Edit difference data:
****************

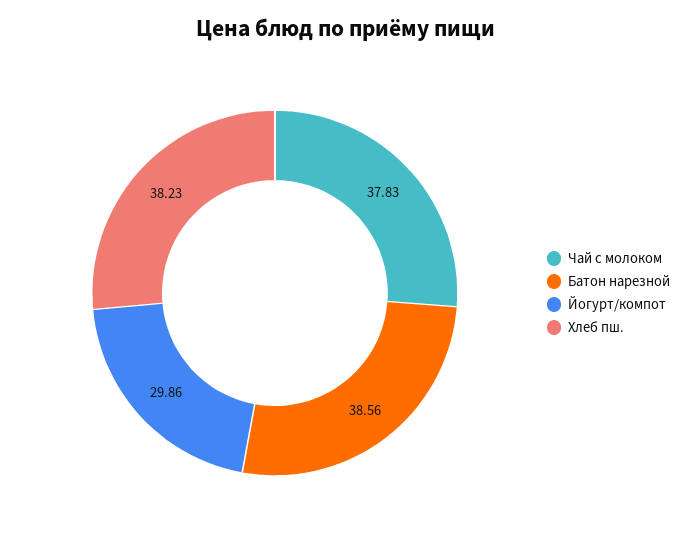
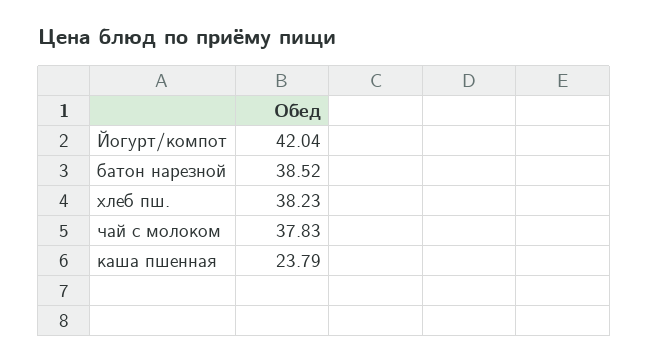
Батон нарезной: 38.56 -> 38.52
Йогурт/компот: 29.86 -> 42.04
каша пшенная: none -> 23.79

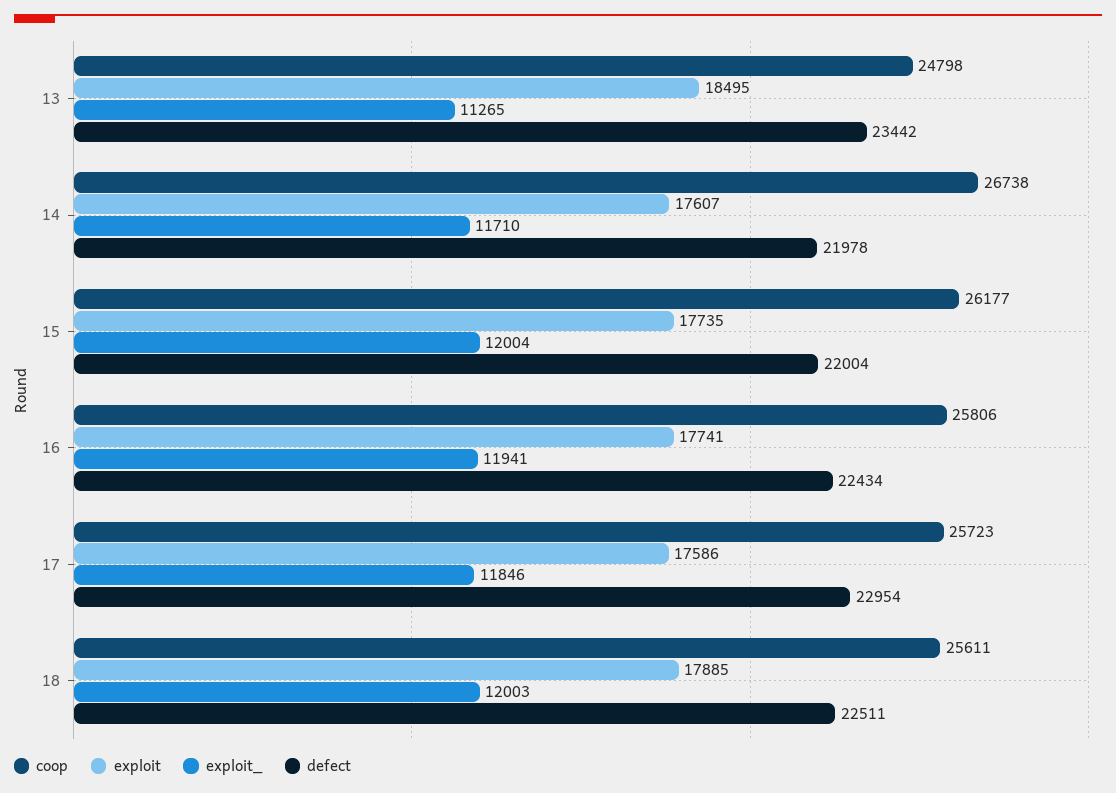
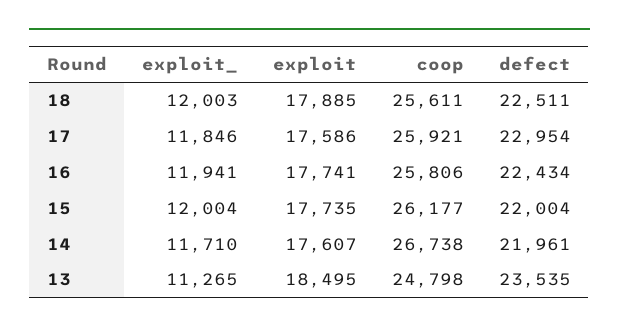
defect, 13: 23442 -> 23535
defect, 14: 21978 -> 21961
coop, 17: 25723 -> 25921

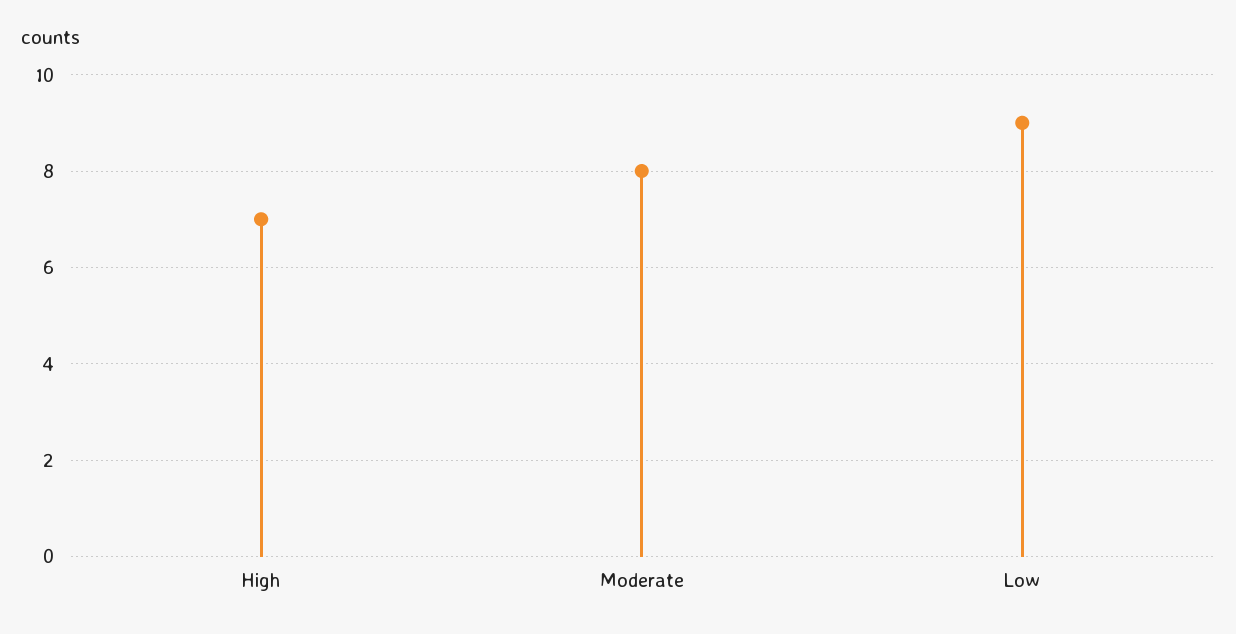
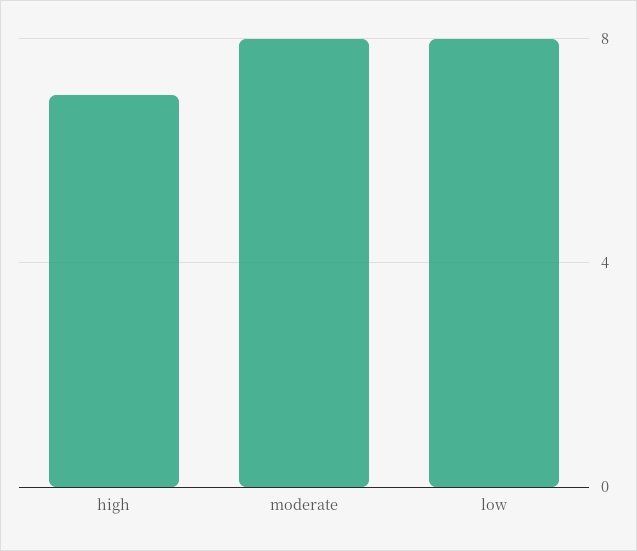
Low: 9 -> 8

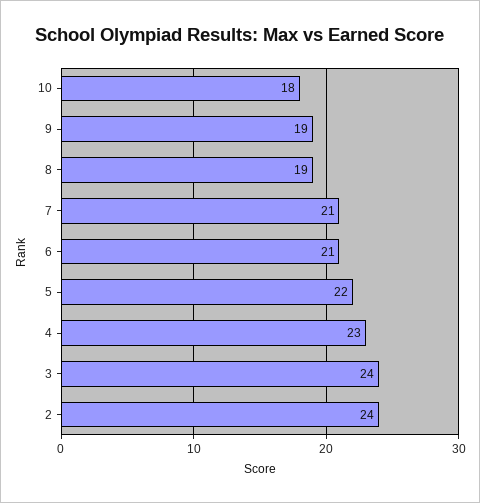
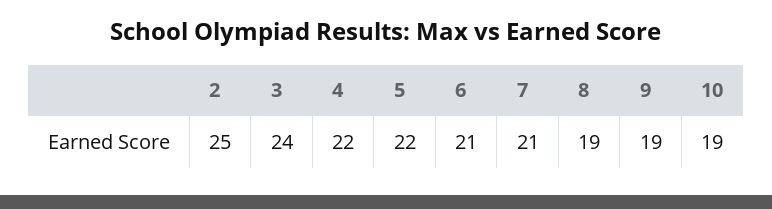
10: 18 -> 19
4: 23 -> 22
2: 24 -> 25

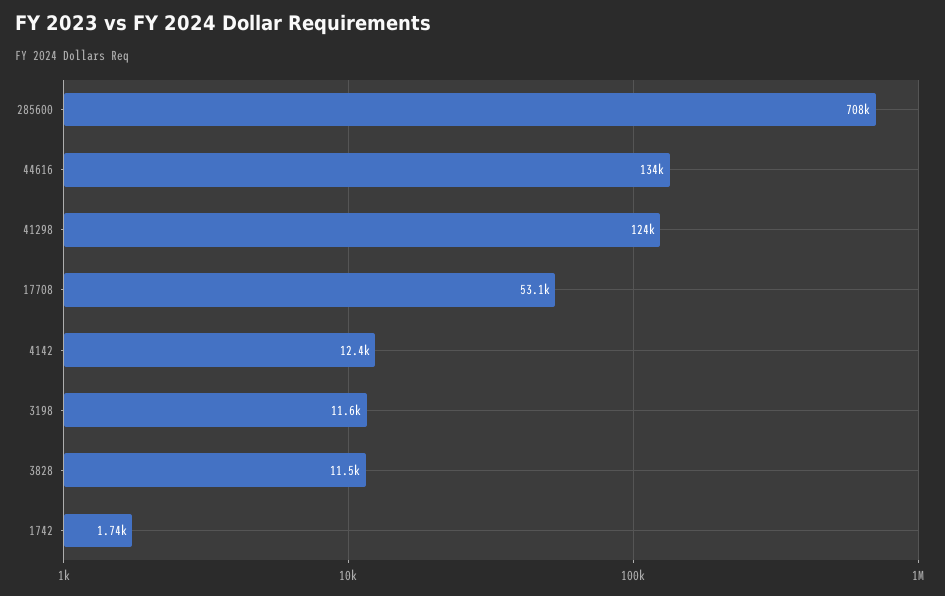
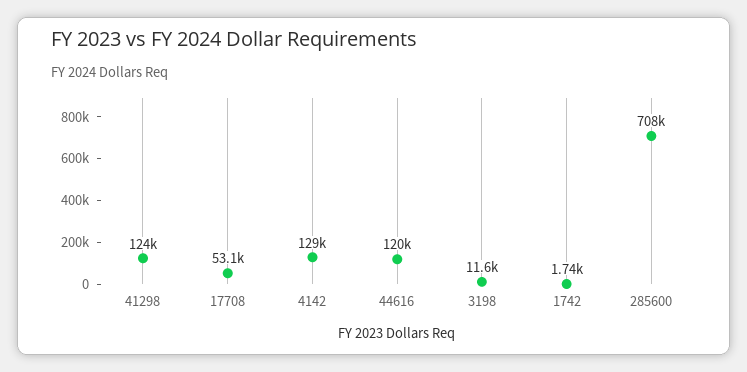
44616: 134000 -> 120000
4142: 12400 -> 129000
3828: 11500 -> none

****************

Each line from the one containing "10: 18 -> 19" through the end of the records above is to be retyped exactly, with the pictures omitted and nothing added.

> [EXPECTED ANSWER]:
10: 18 -> 19
4: 23 -> 22
2: 24 -> 25

44616: 134000 -> 120000
4142: 12400 -> 129000
3828: 11500 -> none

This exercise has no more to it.